_EXERCISE DIRECTIONS_.
Reproduce every record exactly as written.

LISTED RECORDS Block Start

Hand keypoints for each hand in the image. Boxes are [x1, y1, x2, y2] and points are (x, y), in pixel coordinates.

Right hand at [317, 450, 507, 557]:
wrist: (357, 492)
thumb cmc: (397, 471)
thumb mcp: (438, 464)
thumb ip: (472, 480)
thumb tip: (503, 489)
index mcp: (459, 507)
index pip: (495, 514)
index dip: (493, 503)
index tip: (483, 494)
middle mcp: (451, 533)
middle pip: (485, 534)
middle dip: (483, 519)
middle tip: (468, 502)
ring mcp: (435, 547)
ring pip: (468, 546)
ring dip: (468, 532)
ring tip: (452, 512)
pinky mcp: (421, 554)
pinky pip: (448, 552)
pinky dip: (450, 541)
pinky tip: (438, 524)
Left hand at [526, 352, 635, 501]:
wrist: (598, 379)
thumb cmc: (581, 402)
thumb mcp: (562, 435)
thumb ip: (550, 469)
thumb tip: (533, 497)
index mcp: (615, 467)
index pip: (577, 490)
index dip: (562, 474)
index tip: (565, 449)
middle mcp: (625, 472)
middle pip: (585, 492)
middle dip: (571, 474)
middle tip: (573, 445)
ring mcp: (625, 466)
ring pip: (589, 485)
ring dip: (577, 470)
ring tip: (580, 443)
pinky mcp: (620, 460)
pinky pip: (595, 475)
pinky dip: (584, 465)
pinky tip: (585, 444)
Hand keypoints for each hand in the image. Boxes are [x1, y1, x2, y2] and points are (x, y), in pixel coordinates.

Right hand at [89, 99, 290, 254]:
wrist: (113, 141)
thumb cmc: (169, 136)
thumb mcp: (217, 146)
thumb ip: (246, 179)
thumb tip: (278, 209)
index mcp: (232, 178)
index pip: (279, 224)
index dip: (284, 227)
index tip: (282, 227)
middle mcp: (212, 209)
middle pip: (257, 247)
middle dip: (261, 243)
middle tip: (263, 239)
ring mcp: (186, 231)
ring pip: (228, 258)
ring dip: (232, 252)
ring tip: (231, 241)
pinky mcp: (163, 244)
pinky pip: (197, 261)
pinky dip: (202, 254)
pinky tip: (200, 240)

LISTED RECORDS Block End

_ANSWER SECTION_.
Hand keypoints for each hand in the image. Boxes are [x1, y1, x2, y2] and points are (x, y), in pixel coordinates.

Right hand at [317, 450, 507, 557]:
wrist: (357, 492)
thumb cmc: (397, 471)
thumb mcp: (438, 464)
thumb ip: (472, 480)
thumb tip: (503, 489)
index mcp: (459, 507)
index pip: (495, 514)
index dip: (493, 503)
index tip: (483, 494)
middle mcp: (451, 533)
middle pip: (485, 534)
middle dip: (483, 519)
middle tip: (468, 502)
ring mcp: (435, 547)
ring pip: (468, 546)
ring dip: (468, 532)
ring tip: (452, 512)
pinky mcp: (421, 554)
pinky pip: (448, 552)
pinky dip: (450, 541)
pinky tip: (438, 524)
Left hand at [526, 352, 635, 501]:
wrist: (598, 379)
thumb cmc: (581, 402)
thumb mcp: (562, 435)
thumb ip: (550, 469)
thumb tip: (533, 497)
index mcp: (615, 467)
index pip: (577, 490)
index dip: (562, 474)
index tip: (565, 449)
middle mcp: (625, 472)
middle pip: (585, 492)
middle dip: (571, 474)
middle tip: (573, 445)
ring mcp: (625, 466)
ring pip: (589, 485)
ring dip: (577, 470)
ring tip: (580, 443)
pinky mcp: (620, 460)
pinky pip: (595, 475)
pinky dip: (584, 465)
pinky tip: (585, 444)
Hand keypoints for each hand in the image. Boxes are [x1, y1, x2, y2] and points are (x, y), in pixel coordinates.

Right hand at [89, 99, 290, 254]:
wrist: (113, 141)
thumb cmc: (169, 136)
thumb mcp: (217, 146)
thumb ip: (246, 179)
thumb tip: (278, 209)
index mcp: (232, 178)
index pip: (279, 224)
index dip: (284, 227)
index tip: (282, 227)
middle mcp: (212, 209)
middle pip: (257, 247)
middle dip: (261, 243)
middle tip: (263, 239)
ring mcp: (186, 231)
ring pip: (228, 258)
ring dip: (232, 252)
ring tip: (231, 241)
pinky mcp: (163, 244)
pinky pip: (197, 261)
pinky dip: (202, 254)
pinky tip: (200, 240)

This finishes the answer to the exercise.